* [SOURCE RECORDS]
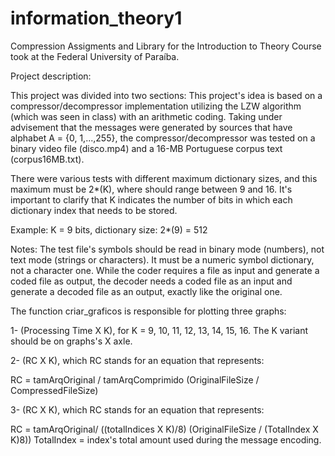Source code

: # information_theory1
Compression Assigments and Library for the Introduction to Theory Course took at the Federal University of Paraíba.

Project description:

This project was divided into two sections:
This project's idea is based on a compressor/decompressor implementation utilizing the LZW algorithm (which was seen in class) with an arithmetic coding. Taking under advisement that the messages were generated by sources that have alphabet A = {0, 1,...,255}, the compressor/decompressor was tested on a binary video file (disco.mp4) and a 16-MB Portuguese corpus text (corpus16MB.txt).

There were various tests with different maximum dictionary sizes, and this maximum must be 2*(K), where should range between 9 and 16. It's important to clarify that K indicates the number of bits in which each dictionary index that needs to be stored. 

Example: K = 9 bits, dictionary size: 2*(9) = 512

Notes:
The test file's symbols should be read in binary mode (numbers), not text mode (strings or characters).
It must be a numeric symbol dictionary, not a character one.
While the coder requires a file as input and generate a coded file as output, the decoder needs a coded file as an input and generate a decoded file as an output, exactly like the original one.

The function criar_graficos is responsible for plotting three graphs:


1- (Processing Time X K), for K = 9, 10, 11, 12, 13, 14, 15,  16. The K variant should be on graphs's X axle.


2- (RC X K), which RC stands for an equation that represents:

RC = tamArqOriginal / tamArqComprimido (OriginalFileSize / CompressedFileSize)


3- (RC X K), which RC stands for an equation that represents:

RC = tamArqOriginal/ ((totalIndices X K)/8) (OriginalFileSize / (TotalIndex X K)8))
TotalIndex = index's total amount used during the message encoding.

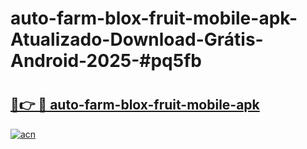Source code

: # auto-farm-blox-fruit-mobile-apk-Atualizado-Download-Grátis-Android-2025-#pq5fb

# <h2><a href="https://ainizakaria.my?title=auto-farm-blox-fruit-mobile-apk&ref=24M">🔗👉 🔴 auto-farm-blox-fruit-mobile-apk</a></h2>

[![acn](https://github.com/user-attachments/assets/0f9c940e-d8b0-45ae-aac7-cd30a18b3e1c)](https://ainizakaria.my?title=auto-farm-blox-fruit-mobile-apk&ref=24M)

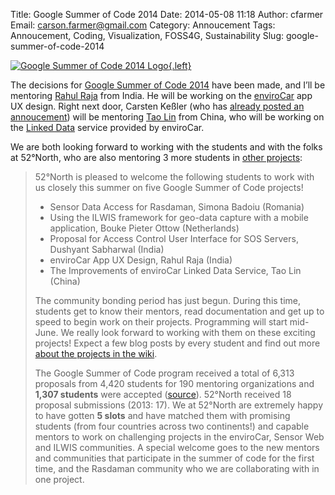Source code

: Title: Google Summer of Code 2014
Date: 2014-05-08 11:18
Author: cfarmer
Email: carson.farmer@gmail.com
Category: Annoucement
Tags: Annoucement, Coding, Visualization, FOSS4G, Sustainability
Slug: google-summer-of-code-2014

[![Google Summer of Code 2014 Logo][image]{.left}][gsoc] 

The decisions for [Google Summer of Code 2014][gsoc] have been made, and I’ll be mentoring [Rahul Raja][rahul] from India. He will be working on the [enviroCar][envirocar] app UX design. Right next door, Carsten Keßler (who has [already posted an annoucement][carsten]) will be mentoring [Tao Lin][tao] from China, who will be working on the [Linked Data][linked-data] service provided by enviroCar.

We are both looking forward to working with the students and with the folks at 52°North, who are also mentoring 3 more students in [other projects][other]:

> 52°North is pleased to welcome the following students to work with us closely this summer on five Google Summer of Code projects!
> 
> * Sensor Data Access for Rasdaman, Simona Badoiu (Romania)
> * Using the ILWIS framework for geo-data capture with a mobile application, Bouke Pieter Ottow (Netherlands)
> * Proposal for Access Control User Interface for SOS Servers, Dushyant Sabharwal (India)
> * enviroCar App UX Design, Rahul Raja (India)
> * The Improvements of enviroCar Linked Data Service, Tao Lin (China)
> 
> The community bonding period has just begun. During this time, students get to know their mentors, read documentation and get up to speed to begin work on their projects. Programming will start mid-June. We really look forward to working with them on these exciting projects! Expect a few blog posts by every student and find out more [about the projects in the wiki][more-info].
> 
> The Google Summer of Code program received a total of 6,313 proposals from 4,420 students for 190 mentoring organizations and **1,307 students** were accepted ([source][source]). 52°North received 18 proposal submissions (2013: 17). We at 52°North are extremely happy to have gotten **5 slots** and have matched them with promising students (from four countries across two continents!) and capable mentors to work on challenging projects in the enviroCar, Sensor Web and ILWIS communities. A special welcome goes to the new mentors and communities that participate in the summer of code for the first time, and the Rasdaman community who we are collaborating with in one project.

[more-info]: https://wiki.52north.org/bin/view/Projects/GSoC2014Projects
[source]: http://google-opensource.blogspot.com/2014/04/students-announced-for-google-summer-of.html
[other]: http://blog.52north.org/2014/04/22/welcome-google-summer-of-code-2014-studenta/
[rahul]: http://www.google-melange.com/gsoc/project/details/google/gsoc2014/rahul110392/5641332169113600
[envirocar]: https://envirocar.org/
[carsten]: http://carsten.io/mentoring-google-summer-of-code-project/
[tao]: https://www.google-melange.com/gsoc/project/details/google/gsoc2014/taolin/5771770325893120
[image]: {filename}/images/gsoc2014.png
[gsoc]: http://www.google-melange.com/gsoc/homepage/google/gsoc2014
[linked-data]: https://en.wikipedia.org/wiki/Linked_Data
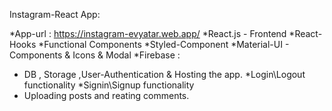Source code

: Instagram-React App:

*App-url : https://instagram-evyatar.web.app/
*React.js - Frontend
*React-Hooks
*Functional Components
*Styled-Component
*Material-UI - Components & Icons & Modal
*Firebase :
   * DB , Storage ,User-Authentication & Hosting the app.
*Login\Logout functionality
*Signin\Signup functionality
* Uploading posts and reating comments.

* [WHAT YOU NEED TO DO] Copy out the listing from its very first line through the line containing "The function criar_graficos", with both ends included. Leave the pictures out of your answer.

* [RESPONSE]
Source code

: # information_theory1
Compression Assigments and Library for the Introduction to Theory Course took at the Federal University of Paraíba.

Project description:

This project was divided into two sections:
This project's idea is based on a compressor/decompressor implementation utilizing the LZW algorithm (which was seen in class) with an arithmetic coding. Taking under advisement that the messages were generated by sources that have alphabet A = {0, 1,...,255}, the compressor/decompressor was tested on a binary video file (disco.mp4) and a 16-MB Portuguese corpus text (corpus16MB.txt).

There were various tests with different maximum dictionary sizes, and this maximum must be 2*(K), where should range between 9 and 16. It's important to clarify that K indicates the number of bits in which each dictionary index that needs to be stored. 

Example: K = 9 bits, dictionary size: 2*(9) = 512

Notes:
The test file's symbols should be read in binary mode (numbers), not text mode (strings or characters).
It must be a numeric symbol dictionary, not a character one.
While the coder requires a file as input and generate a coded file as output, the decoder needs a coded file as an input and generate a decoded file as an output, exactly like the original one.

The function criar_graficos is responsible for plotting three graphs:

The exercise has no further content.